Porque investigar o dinheiro é lento, complexo e, muitas vezes, politicamente perigoso.

Rastrear fluxos financeiros exige cruzar dados bancários, enfrentar empresários, doleiros e, em alguns casos, figuras com trânsito em esferas políticas.

Já o confronto armado é mais simples, mais visível e, acima de tudo, mais vendável.

A verdade é que o crime não sobrevive porque tem armas. Sobrevive porque tem financiadores, lavadores, cúmplices de colarinho branco — os mesmos que raramente aparecem nos noticiários de operações letais.

Enquanto se mata na favela, o dinheiro circula em contas no exterior e em empresas com fachada legal.

Perspectiva da justiça

John Rawls, filósofo da justiça, defendia que uma sociedade justa é aquela cujas instituições básicas garantem igualdade de oportunidades e proteção aos direitos de todos.

Para ele, a justiça não é apenas punir o mal, mas corrigir as condições que o produzem.

Uma política de segurança que só atinge o elo mais fraco — os jovens das comunidades, facilmente substituídos no tráfico — não é justa, nem eficaz.

É uma política que administra o sintoma, mas não enfrenta a causa.

Rawls lembraria que a verdadeira segurança nasce da equidade institucional: educação, emprego, saúde, oportunidades.

Sem isso, a violência estatal vira apenas mais uma forma de injustiça.

Paradoxo da segurança

Há um paradoxo cruel em curso: quanto mais o Estado mata, mais inseguro o cidadão se sente.

Não há paz duradoura que possa brotar de cem corpos.

A cada operação, a mensagem transmitida é dupla: de um lado, o Estado mostra poder de fogo; de outro, mostra sua incapacidade de construir paz.

E quando a paz não vem, o ciclo recomeça — até a próxima “operação histórica”.

A repetição dessas ações revela que a segurança pública, no Brasil, se tornou refém da política do espetáculo.

Cada operação é uma narrativa pronta para o horário nobre: o inimigo está nas favelas, o herói veste farda, o governador aparece em coletiva, e o problema segue igual — ou pior.

O que de fato queremos?

Cem mortos não enfraquecem uma facção, mas fortalecem a descrença na inteligência do Estado.

Uma sociedade que confunde violência com segurança está fadada a viver em guerra permanente.

O verdadeiro desafio do Rio — e do Brasil — é romper esse círculo.

É investir em inteligência, investigação financeira e políticas de longo prazo, e não em operações que se esgotam no noticiário.

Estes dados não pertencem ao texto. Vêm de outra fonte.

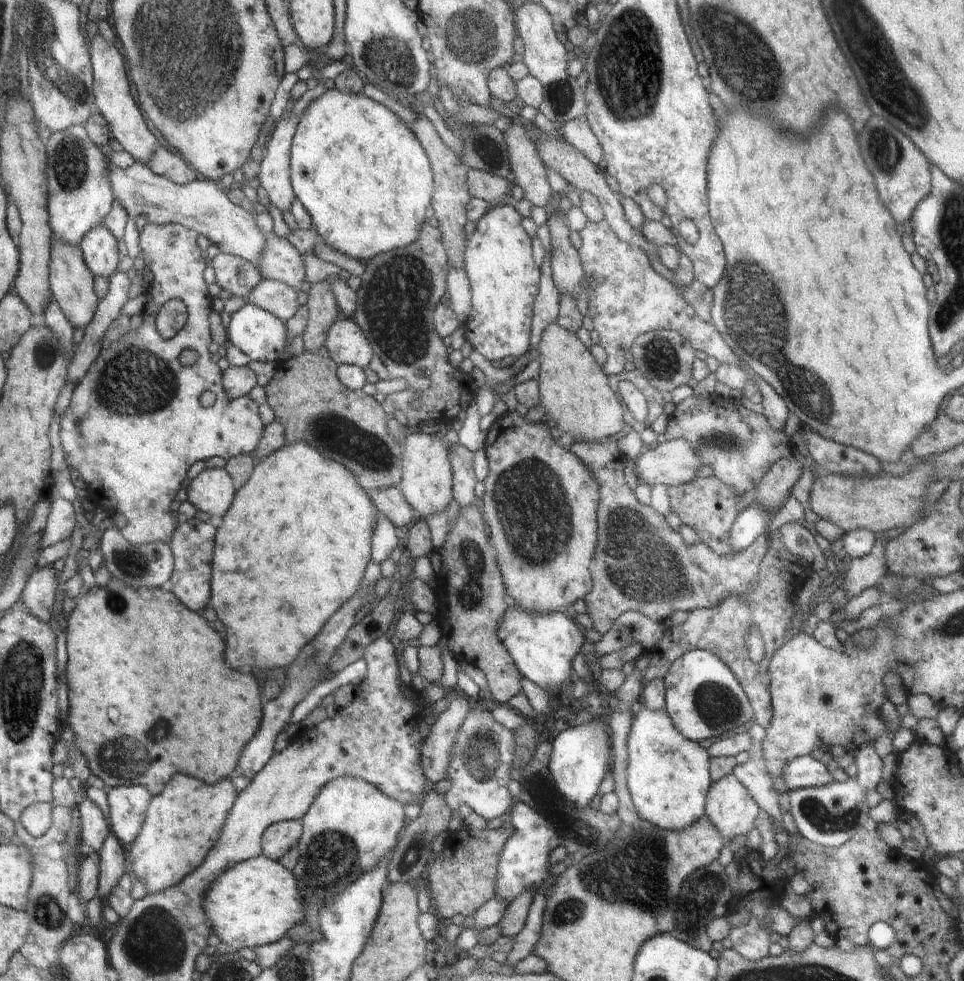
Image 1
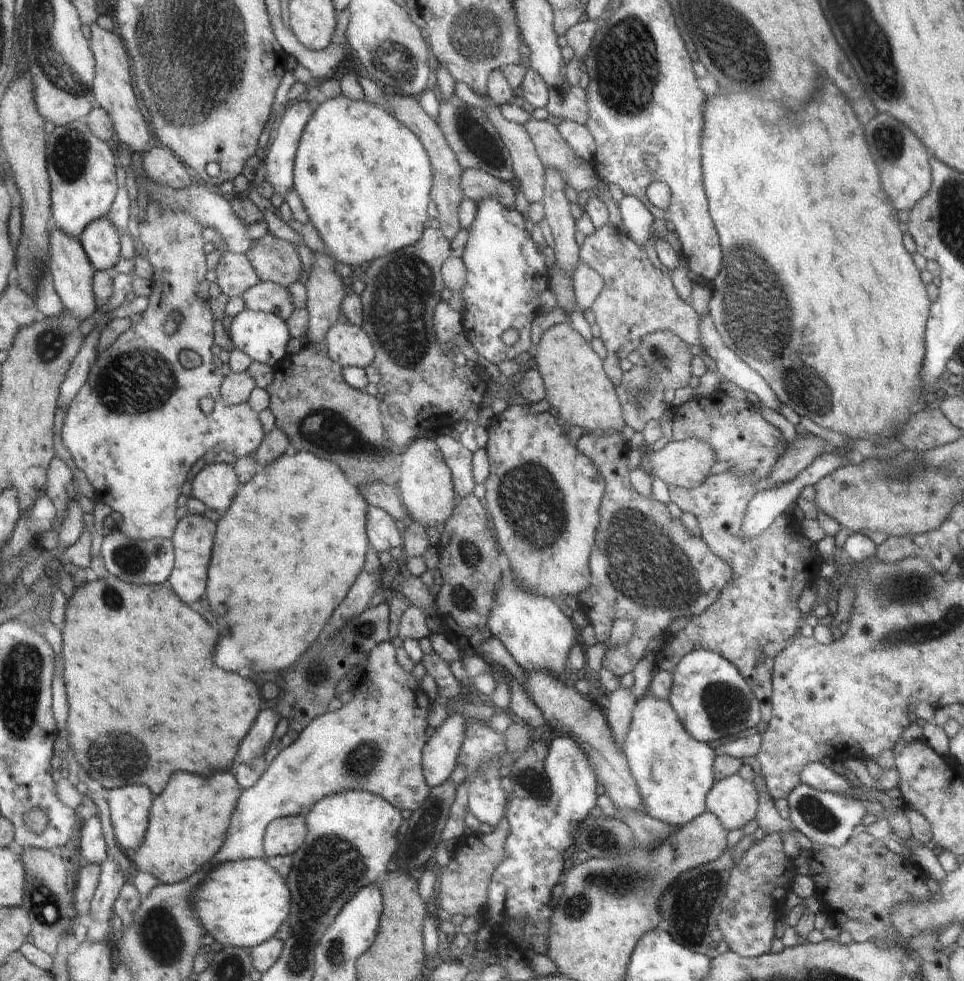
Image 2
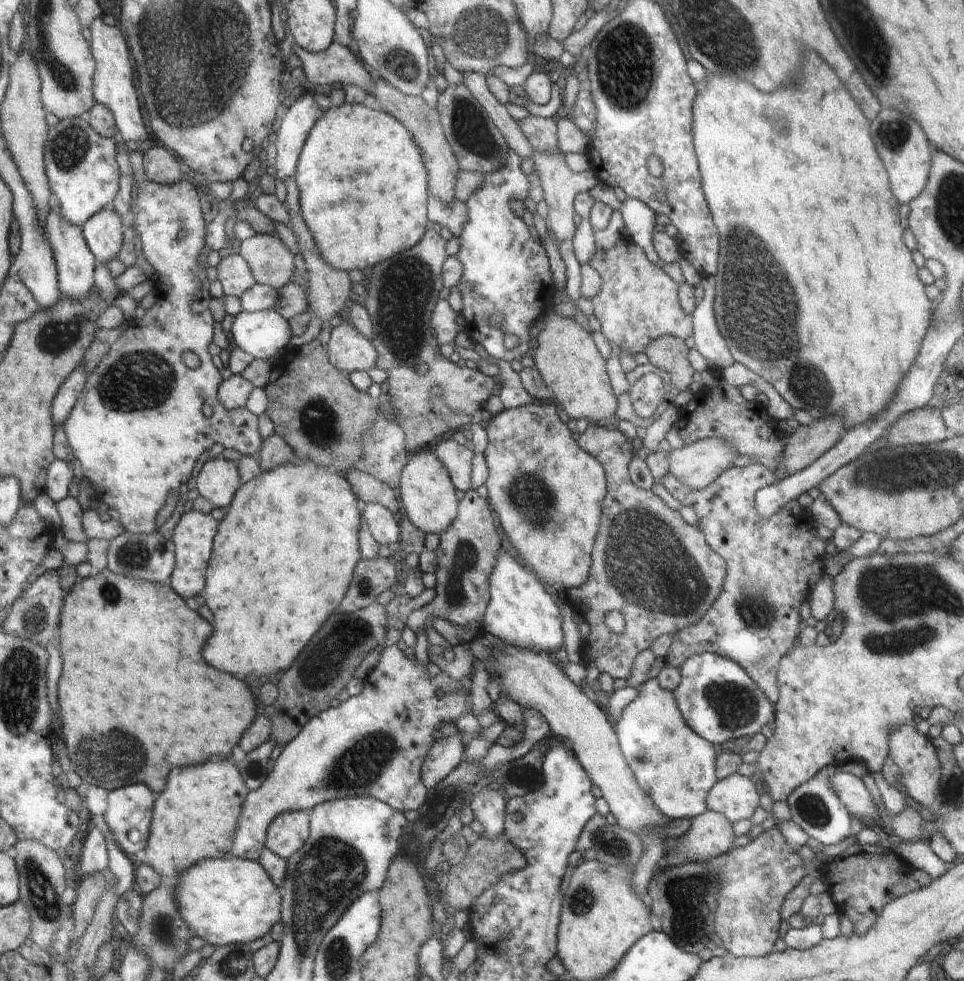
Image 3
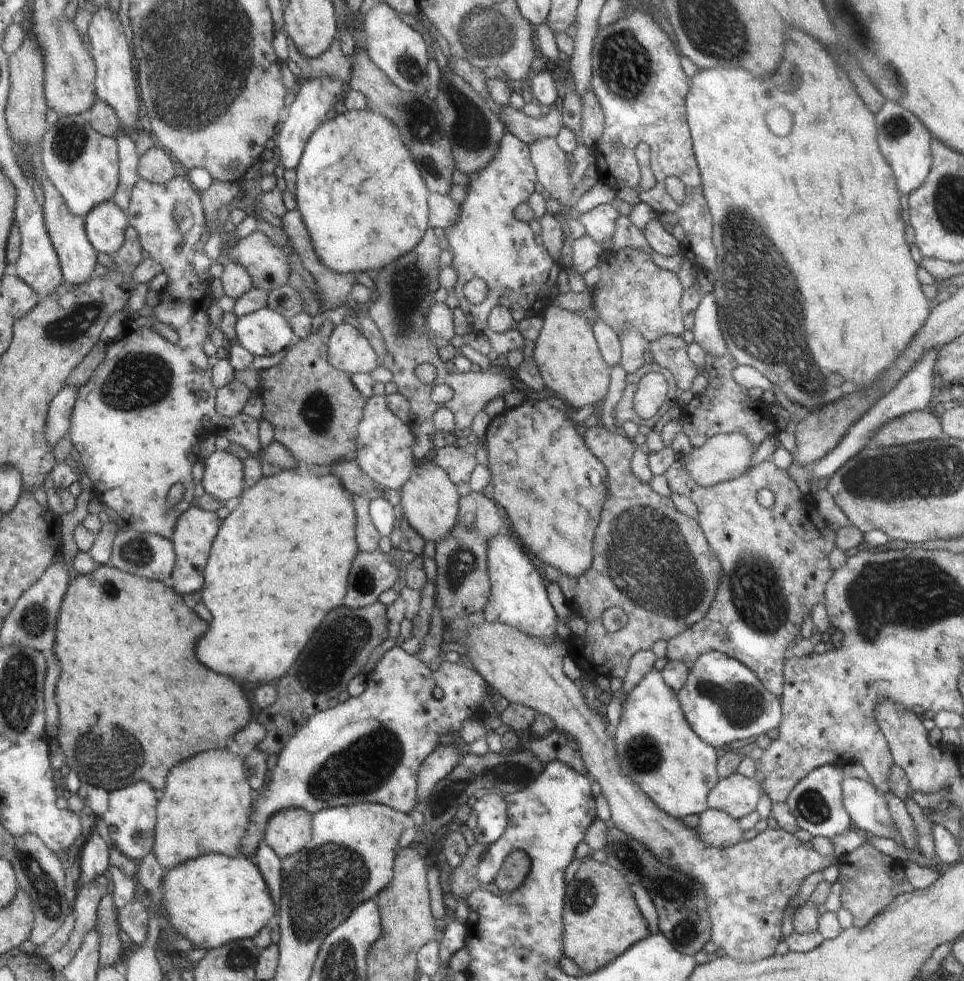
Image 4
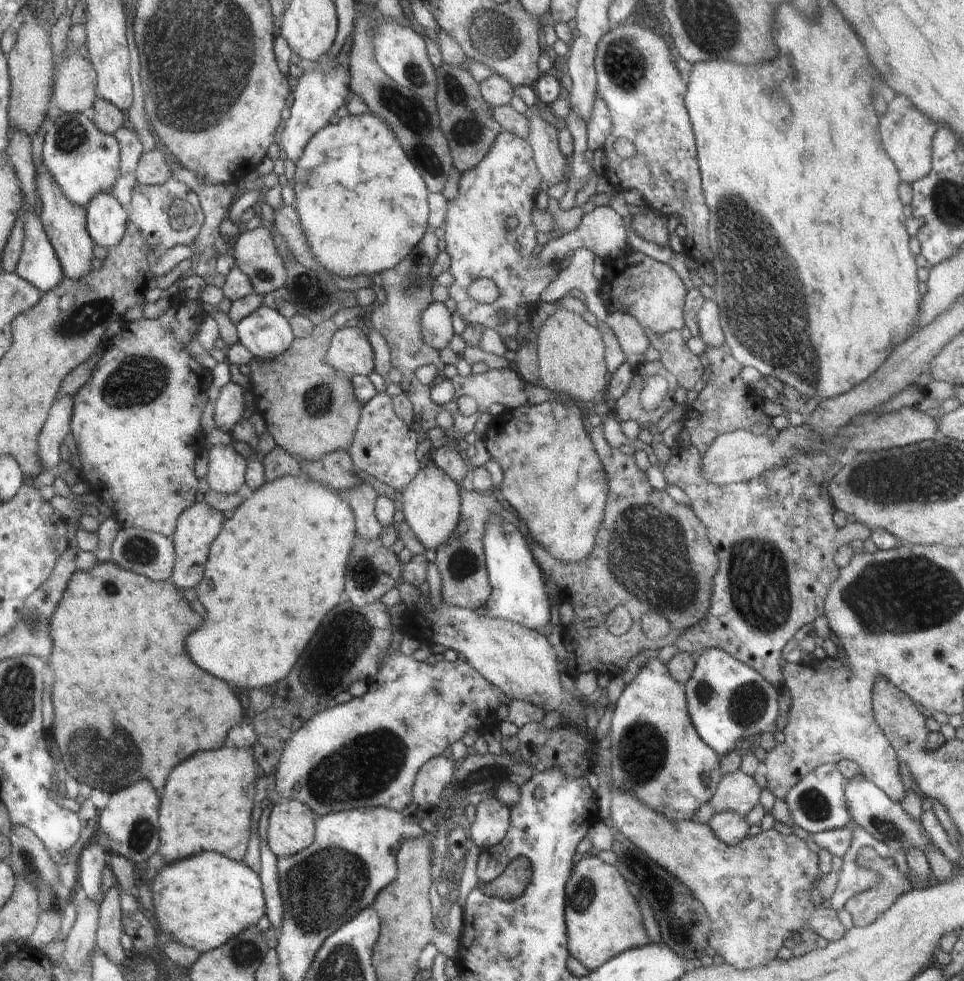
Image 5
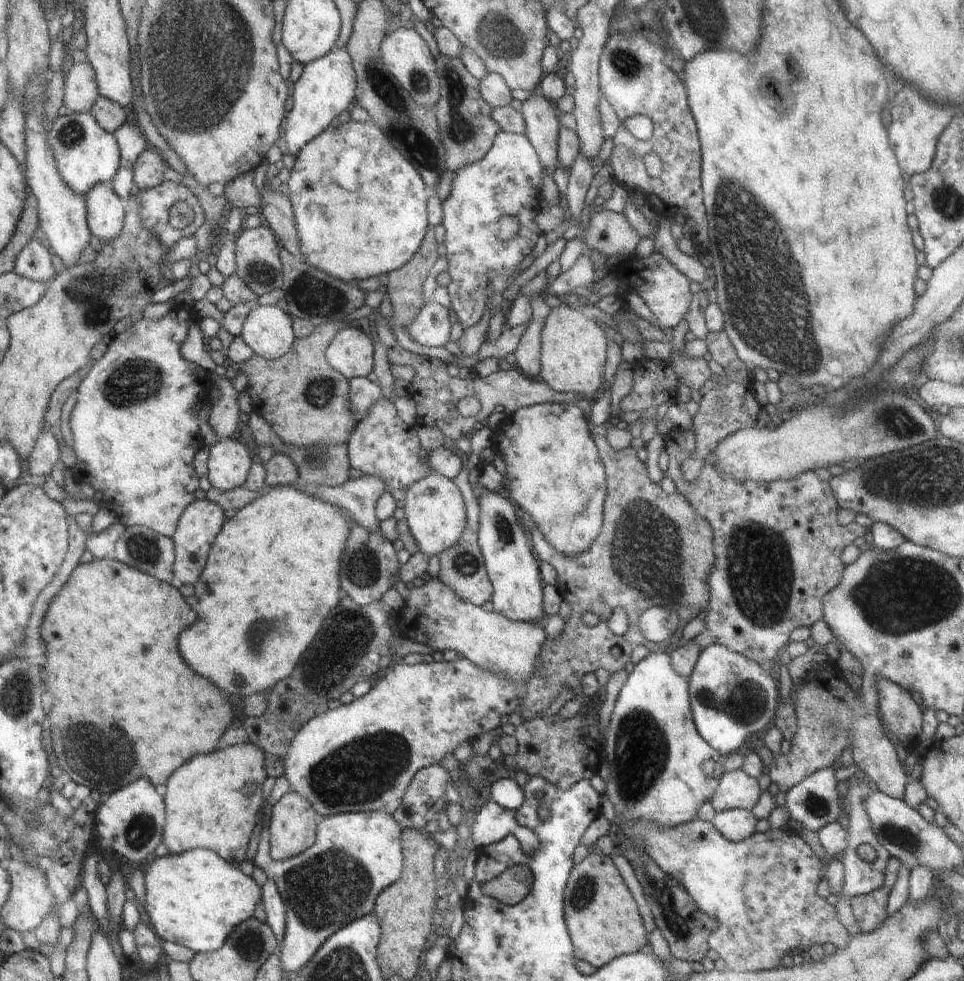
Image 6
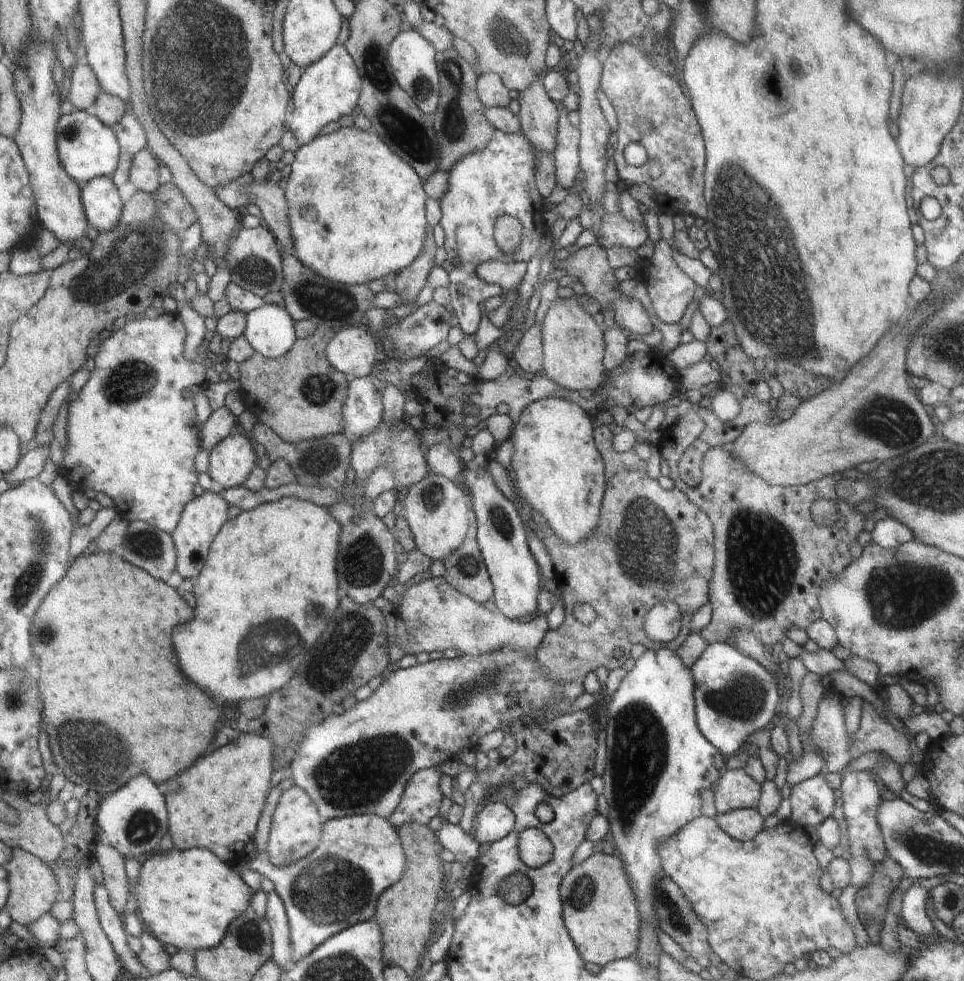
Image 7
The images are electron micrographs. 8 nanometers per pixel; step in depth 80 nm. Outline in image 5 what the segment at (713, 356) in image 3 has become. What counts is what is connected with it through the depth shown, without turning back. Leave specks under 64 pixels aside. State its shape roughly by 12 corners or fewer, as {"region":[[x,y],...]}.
{"region":[[699,288],[704,304],[698,310],[700,340],[707,346],[725,341],[714,290]]}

A filosofia de Arendt nos lembra que o poder legítimo nasce do consentimento, não da força.

Rawls nos ensina que a justiça começa na estrutura básica das instituições.

E Maquiavel, o realista de Florença, nos advertiria que não há pragmatismo em repetir o erro.

Se o fim é a paz, é preciso escolher meios que a tornem possível.

O resto — por mais ruidoso, por mais sangrento — é apenas encenação.

Frederico G. Fleischer

é advogado e professor universitário.